A Batch Page in Grooper represents a single scanned or imported page within a Batch. It is the fundamental building block for document processing, serving as the digital equivalent of a physical page. Each Batch Page contains the image, text, and metadata for one page, and is managed within the hierarchical structure of a Batch.

What is a Batch Page?

A Batch Page is an object that encapsulates all information about a single page, including:

  • The page image (scanned or imported)
  • OCR text and layout data (if recognized)
  • Image renditions (color, grayscale, binary, thumbnail)
  • Metadata such as resolution, size, and file format
  • Flags and annotations for review or exception handling

Batch Pages are always children of a Batch Folder or the root Batch itself. They are created during import, scanning, or splitting of multi-page files, and are the starting point for all downstream processing in Grooper.

Purpose and usage

Batch Pages are used to:

  • Store and manage the digital representation of each page in a Batch
  • Provide the source material for document separation, classification, extraction, and review
  • Enable granular control over image processing, OCR, and data extraction at the page level
  • Support review and quality control workflows, including flagging and annotation

Users interact with Batch Pages when reviewing images, correcting OCR, flagging issues, or performing page-level operations such as rotation, cleanup, or deletion.

Batch Page hierarchy

Batch Pages exist within the hierarchical structure of a Batch:

inventory_2 Batch
folder Batch Folder
contract Batch Page
contract Batch Page
folder Batch Folder
contract Batch Page
contract Batch Page

This structure allows Grooper to organize pages into logical groups (folders or documents), supporting complex workflows such as separation, classification, and extraction.

Document separation

Document separation is the process of grouping loose Batch Pages into documents (Batch Folders) based on configurable logic. This is a critical step in transforming a collection of scanned pages into structured, searchable documents.

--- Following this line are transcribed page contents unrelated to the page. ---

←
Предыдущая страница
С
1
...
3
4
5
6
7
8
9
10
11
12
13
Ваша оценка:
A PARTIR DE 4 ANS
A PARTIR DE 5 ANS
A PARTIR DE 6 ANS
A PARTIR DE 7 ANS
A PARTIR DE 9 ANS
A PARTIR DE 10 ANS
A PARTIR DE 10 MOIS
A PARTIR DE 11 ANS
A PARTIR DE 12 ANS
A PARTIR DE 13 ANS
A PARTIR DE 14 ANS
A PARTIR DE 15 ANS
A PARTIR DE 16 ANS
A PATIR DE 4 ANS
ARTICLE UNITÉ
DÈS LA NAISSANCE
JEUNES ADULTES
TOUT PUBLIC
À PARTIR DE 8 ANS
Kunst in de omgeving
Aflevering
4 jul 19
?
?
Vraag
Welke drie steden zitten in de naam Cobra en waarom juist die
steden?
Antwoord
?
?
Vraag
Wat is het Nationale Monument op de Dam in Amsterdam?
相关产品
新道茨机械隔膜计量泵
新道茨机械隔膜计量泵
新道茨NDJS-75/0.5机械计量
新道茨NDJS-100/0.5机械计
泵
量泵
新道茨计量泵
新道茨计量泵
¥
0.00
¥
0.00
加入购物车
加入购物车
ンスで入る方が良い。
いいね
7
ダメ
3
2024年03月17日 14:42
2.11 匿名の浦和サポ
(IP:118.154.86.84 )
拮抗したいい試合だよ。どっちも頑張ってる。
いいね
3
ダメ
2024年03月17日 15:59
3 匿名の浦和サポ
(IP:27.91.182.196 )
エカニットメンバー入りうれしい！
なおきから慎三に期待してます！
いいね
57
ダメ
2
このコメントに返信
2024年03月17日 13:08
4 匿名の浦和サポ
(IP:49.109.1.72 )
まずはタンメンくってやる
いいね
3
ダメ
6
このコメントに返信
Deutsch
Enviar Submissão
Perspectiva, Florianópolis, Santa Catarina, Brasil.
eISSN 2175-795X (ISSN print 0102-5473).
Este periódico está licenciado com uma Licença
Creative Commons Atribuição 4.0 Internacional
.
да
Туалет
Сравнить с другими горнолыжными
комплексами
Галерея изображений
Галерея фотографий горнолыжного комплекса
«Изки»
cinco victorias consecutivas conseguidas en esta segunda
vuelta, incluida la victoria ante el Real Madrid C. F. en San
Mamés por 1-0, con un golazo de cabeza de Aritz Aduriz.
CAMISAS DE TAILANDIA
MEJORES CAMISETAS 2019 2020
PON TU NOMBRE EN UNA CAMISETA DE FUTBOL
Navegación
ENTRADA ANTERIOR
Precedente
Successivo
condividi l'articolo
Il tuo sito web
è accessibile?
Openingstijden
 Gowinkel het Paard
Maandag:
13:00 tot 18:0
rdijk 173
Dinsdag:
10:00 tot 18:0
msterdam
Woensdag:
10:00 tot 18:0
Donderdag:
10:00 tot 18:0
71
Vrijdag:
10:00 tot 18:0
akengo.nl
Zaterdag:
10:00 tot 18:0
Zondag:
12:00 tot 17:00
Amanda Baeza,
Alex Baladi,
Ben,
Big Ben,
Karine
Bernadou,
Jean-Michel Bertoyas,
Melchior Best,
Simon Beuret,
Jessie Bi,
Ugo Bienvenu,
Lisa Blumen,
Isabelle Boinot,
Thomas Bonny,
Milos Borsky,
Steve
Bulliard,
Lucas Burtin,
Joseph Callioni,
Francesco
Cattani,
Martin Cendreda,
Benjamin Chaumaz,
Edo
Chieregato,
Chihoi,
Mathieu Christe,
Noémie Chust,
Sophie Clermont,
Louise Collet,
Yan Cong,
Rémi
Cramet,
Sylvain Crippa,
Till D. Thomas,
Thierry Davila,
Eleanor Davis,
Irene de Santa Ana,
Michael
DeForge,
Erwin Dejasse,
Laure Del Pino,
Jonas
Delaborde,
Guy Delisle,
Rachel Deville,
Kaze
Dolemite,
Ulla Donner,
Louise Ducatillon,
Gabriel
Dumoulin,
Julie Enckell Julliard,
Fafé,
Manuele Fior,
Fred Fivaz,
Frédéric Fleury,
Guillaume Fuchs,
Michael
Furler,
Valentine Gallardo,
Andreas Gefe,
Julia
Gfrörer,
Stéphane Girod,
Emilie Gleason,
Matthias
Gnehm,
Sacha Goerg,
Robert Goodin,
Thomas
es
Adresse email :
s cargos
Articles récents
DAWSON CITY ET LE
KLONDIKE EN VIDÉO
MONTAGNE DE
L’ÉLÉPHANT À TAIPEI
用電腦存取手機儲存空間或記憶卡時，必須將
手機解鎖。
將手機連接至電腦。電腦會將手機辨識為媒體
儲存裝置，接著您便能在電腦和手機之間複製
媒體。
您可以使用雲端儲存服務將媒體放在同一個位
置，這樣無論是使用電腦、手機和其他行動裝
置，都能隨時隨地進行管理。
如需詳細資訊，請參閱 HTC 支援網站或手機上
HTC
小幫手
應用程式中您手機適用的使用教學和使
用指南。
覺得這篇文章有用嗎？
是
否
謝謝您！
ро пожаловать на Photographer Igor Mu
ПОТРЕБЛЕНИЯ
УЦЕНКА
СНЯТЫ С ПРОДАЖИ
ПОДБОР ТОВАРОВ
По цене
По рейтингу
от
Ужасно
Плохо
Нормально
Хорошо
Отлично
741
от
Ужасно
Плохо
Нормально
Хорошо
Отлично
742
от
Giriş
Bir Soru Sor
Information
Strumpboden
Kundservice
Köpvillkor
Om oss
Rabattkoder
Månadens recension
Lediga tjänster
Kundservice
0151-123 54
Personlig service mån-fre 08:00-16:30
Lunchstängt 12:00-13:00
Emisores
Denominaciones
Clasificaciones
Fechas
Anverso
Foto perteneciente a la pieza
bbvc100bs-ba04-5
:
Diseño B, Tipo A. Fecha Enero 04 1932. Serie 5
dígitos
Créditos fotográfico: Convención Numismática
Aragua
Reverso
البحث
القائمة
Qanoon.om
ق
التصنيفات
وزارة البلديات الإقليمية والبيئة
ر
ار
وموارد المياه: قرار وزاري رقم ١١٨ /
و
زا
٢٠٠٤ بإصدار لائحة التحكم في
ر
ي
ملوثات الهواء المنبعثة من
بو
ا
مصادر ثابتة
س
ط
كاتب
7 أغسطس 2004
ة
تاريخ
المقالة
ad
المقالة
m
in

Separation is typically performed by the Separate activity.

  • The activity analyzes the sequence of Batch Pages and creates new Batch Folders (documents) according to rules defined by a Separation Provider.
  • Common separation methods include detecting barcodes, patch codes, blank pages, or using extractors to identify key text markers indicating separation points.
    • Separation is often performed after OCR recognition, so that text and layout data are available.
  • Separate can be configured to run at the Batch level (all loose pages) or at the folder level (pages within each Batch Folder).
  • Separation can be fully automated. However, a Review step allows human operators to adjust document boundaries before finalization.

Example: Before and after separation

Before separation, a Batch may contain only loose pages:

inventory_2 Batch
contract Page 1
contract Page 2
contract Page 3
contract Page 4


After separation, the pages are grouped into documents (Batch Folders):

inventory_2 Batch
folder Document 1
contract Page 1
contract Page 2
folder Document 2
contract Page 3
contract Page 4

Split Pages activity

The Split Pages activity is used to divide multi-page files (such as PDFs or TIFFs) into individual Batch Pages. This enables page-level processing, parallelization, and granular document management. This is often the first step after importing, ensuring that each page is represented as a separate Batch Page object.

Key features of Split Pages

  • Supports splitting PDF, TIFF, and other multi-page image formats.
  • Can apply filters to select which pages to split (using the "Page Filter" property).
  • Allows configuration of page limits, overwrite behavior, and whether to remove the original file after splitting.
  • Supports advanced PDF options, such as page extraction mode, compression, and bookmark replication.

Typical workflow

1. Import a multi-page file into a Batch. 2. Run the Split Pages activity to create individual Batch Pages for each page in the file. 3. Proceed with document separation, classification, extraction, and review.

Summary

Batch Pages are the core unit of content in Grooper, enabling granular control over document processing. They are created from scanned pages or by applying Split Pages to imported files. They are managed within Batches and Batch Folders, and serve as the foundation for separation, classification, and data extraction. The Separate activity automates the transformation of loose pages into structured documents, supporting efficient and accurate document-centric workflows.